The US Navy today has a “ship force” of less than it had in 1916. Eleven Carrier Groups is a far cry from the demands that can be placed on this country in time of war. I am not speaking of the “COIN” war but what will be inevitable one day as we continue to lose our capabilities. We have to sustain worldwide intervention capabilities or we will be attacked. Big projects with little return and so-called jobs for Americans to build the greatest and best for far more money than can ever be conceived for value is a travesty of the big business and government being filled with money whores. The F-22 project could have been outstanding but the “built-in” failures to drive the costs up were in place long before the planes were even evaluated. It is all about money with no conscience of what the real picture should reveal. The United States needs results that can be measured and paid for without government and the Pentagon raising flags for their own personal gain.
November is approaching and it is time to turn this ship around and arm it with down to earth people who believe in the American way not the way of the what feels good at the moment.
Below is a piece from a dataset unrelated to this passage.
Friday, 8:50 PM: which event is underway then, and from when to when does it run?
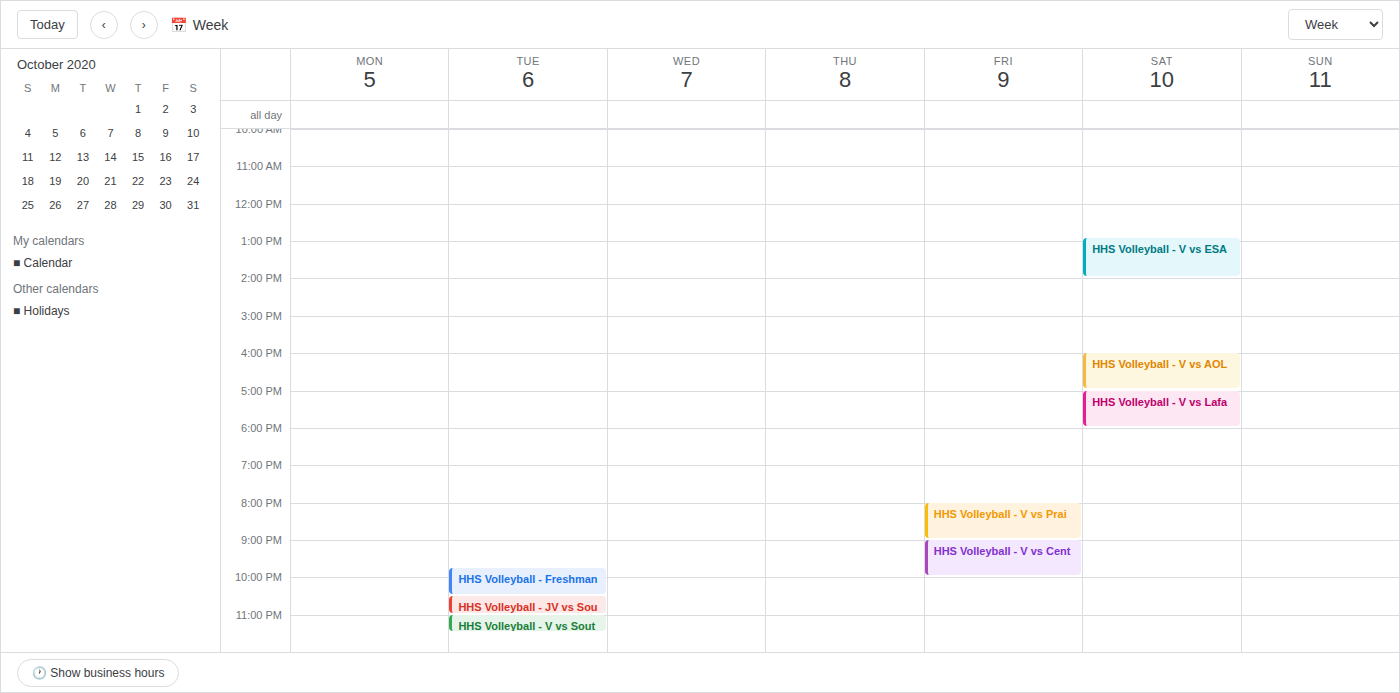
"HHS Volleyball - V vs Prai", 8:00 PM to 9:00 PM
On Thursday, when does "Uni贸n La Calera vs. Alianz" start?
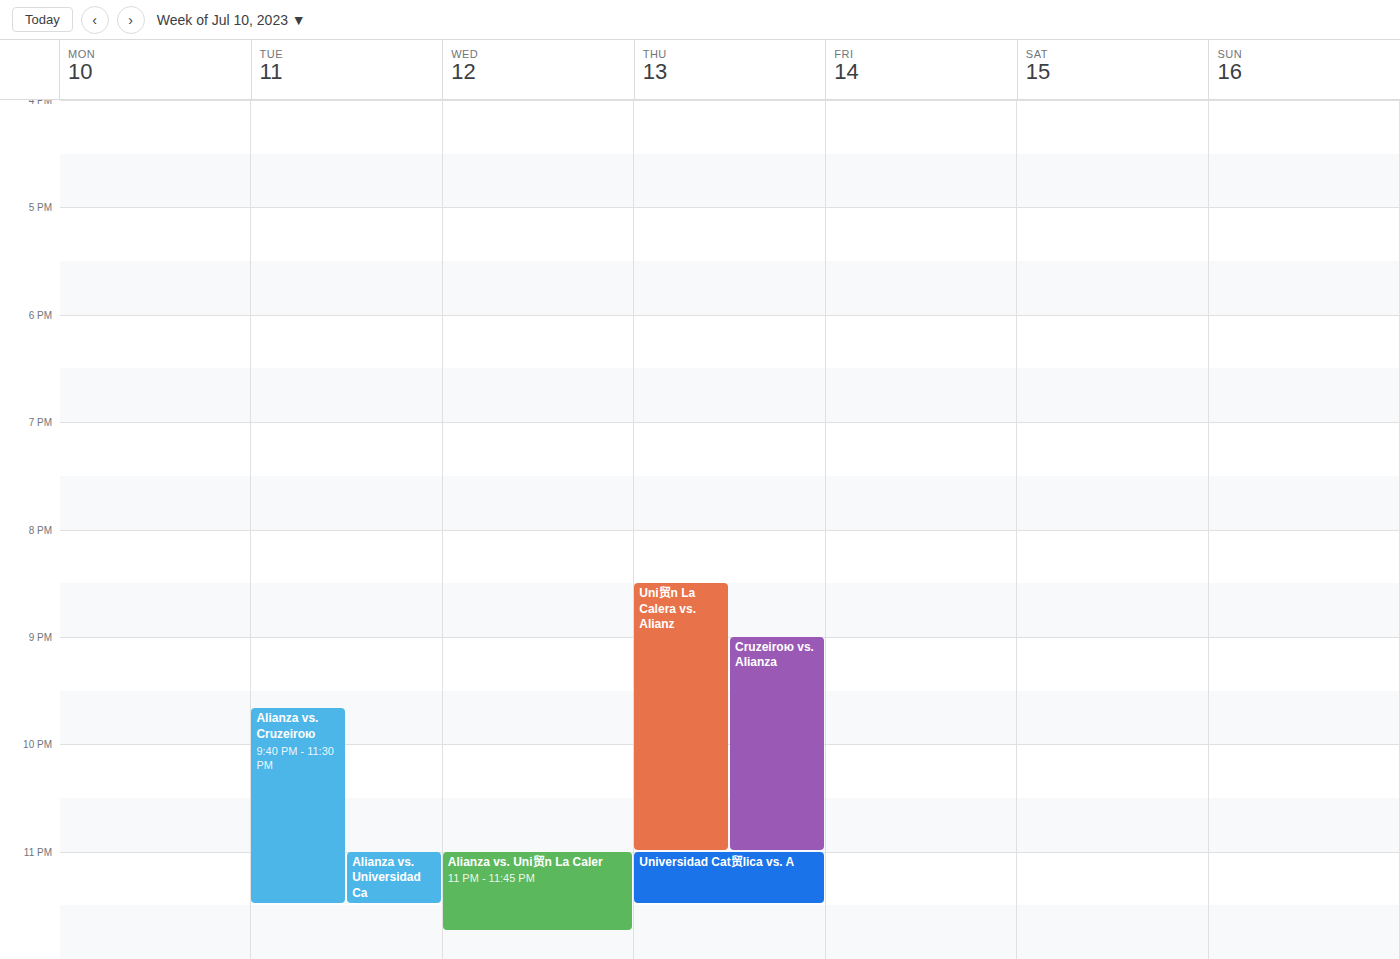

I liked it better when the Military men kept their mouths closed to the press, and to the public. It is not the job of the military to suffer from loose jaws, that allow their mouhts to run off, as it is today! Whatever happened to that rule, “need to know only” ? or for need to know eyes only”? What’s with all of this needless talking to a press that hates the Military, and is exposing them to danger, more than ever before? The rules have changed, and they are NOT GOOD?????
Steve

This bastard Gates is just as bad as Rumsfeld was.… and Rumsfeld was as arrogant as that SOB McNamara.

EVERY ONE SHOULD KEEP THERE MOUTH SHUT AND THIS MEANS THE CONGRESS ALSO.……SO SOME ONE WILL SAY SOMETHING AND WHAT DO THEY DO,SLAP THERE HANDS ONLY.…..OUR MILITARY CAN RUN THIS WAR WITH OUT ANY INPUTS FROM THIS GOVT.,BUT THIS IS OUR LAW THEY HAVE TO PUT IN THERE WORDS AND TELL THEM HOW TO DO IT.….
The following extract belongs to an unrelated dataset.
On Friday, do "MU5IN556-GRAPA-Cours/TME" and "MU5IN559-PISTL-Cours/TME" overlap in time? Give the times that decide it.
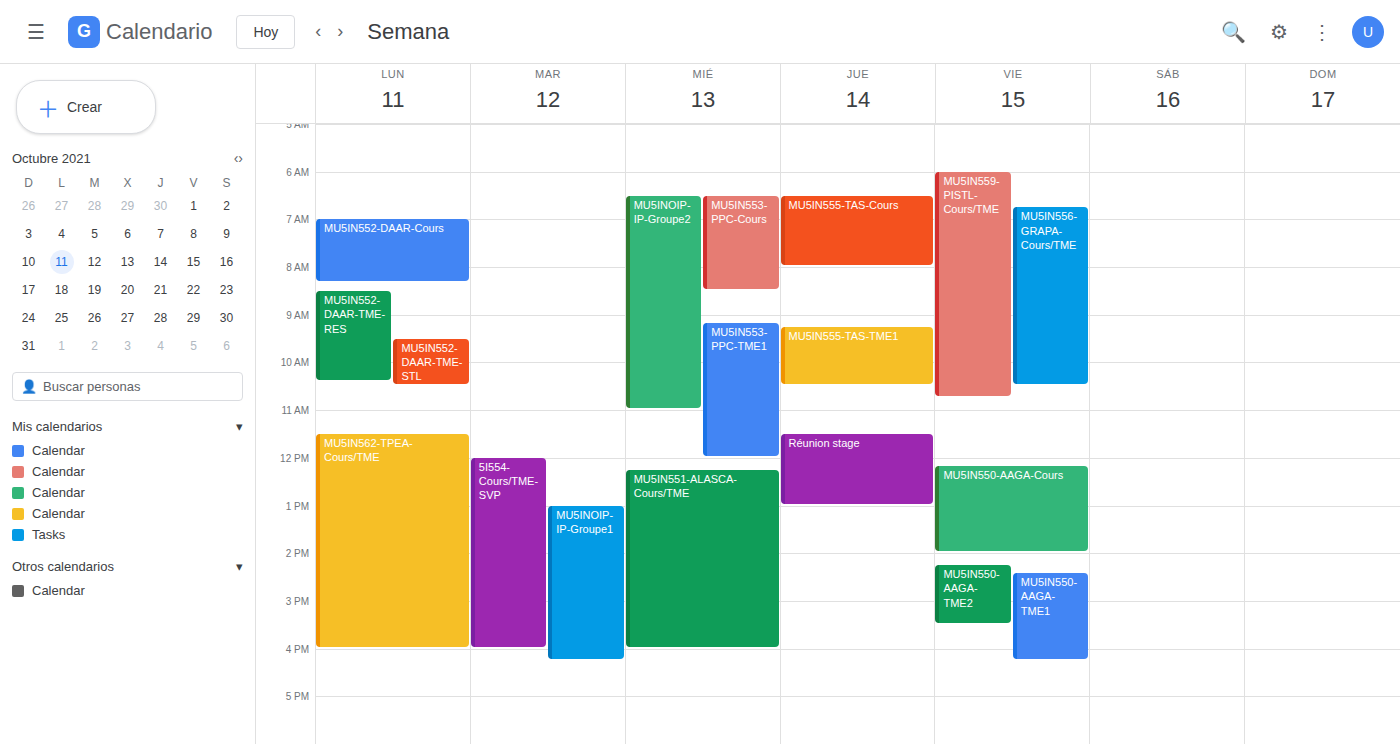
"MU5IN556-GRAPA-Cours/TME" runs 6:45 AM to 10:30 AM, inside "MU5IN559-PISTL-Cours/TME" -- they overlap.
i think GATES made a horrendous blunder by not keeping the Raptor line going, selling it to our closest allies. The JSF better work i wonder how many F-15SE [Silent Eagle] you can buy for 1 JSF?

How dare anyone think something does not work or perform. The F-22 works great it was the current leadership that didn’t want it and Lockheed Martin didn’t push for more planes, HMMMM sounds like tyhe two shot down the F-22 for the popular F-35 but that is becoming over extended.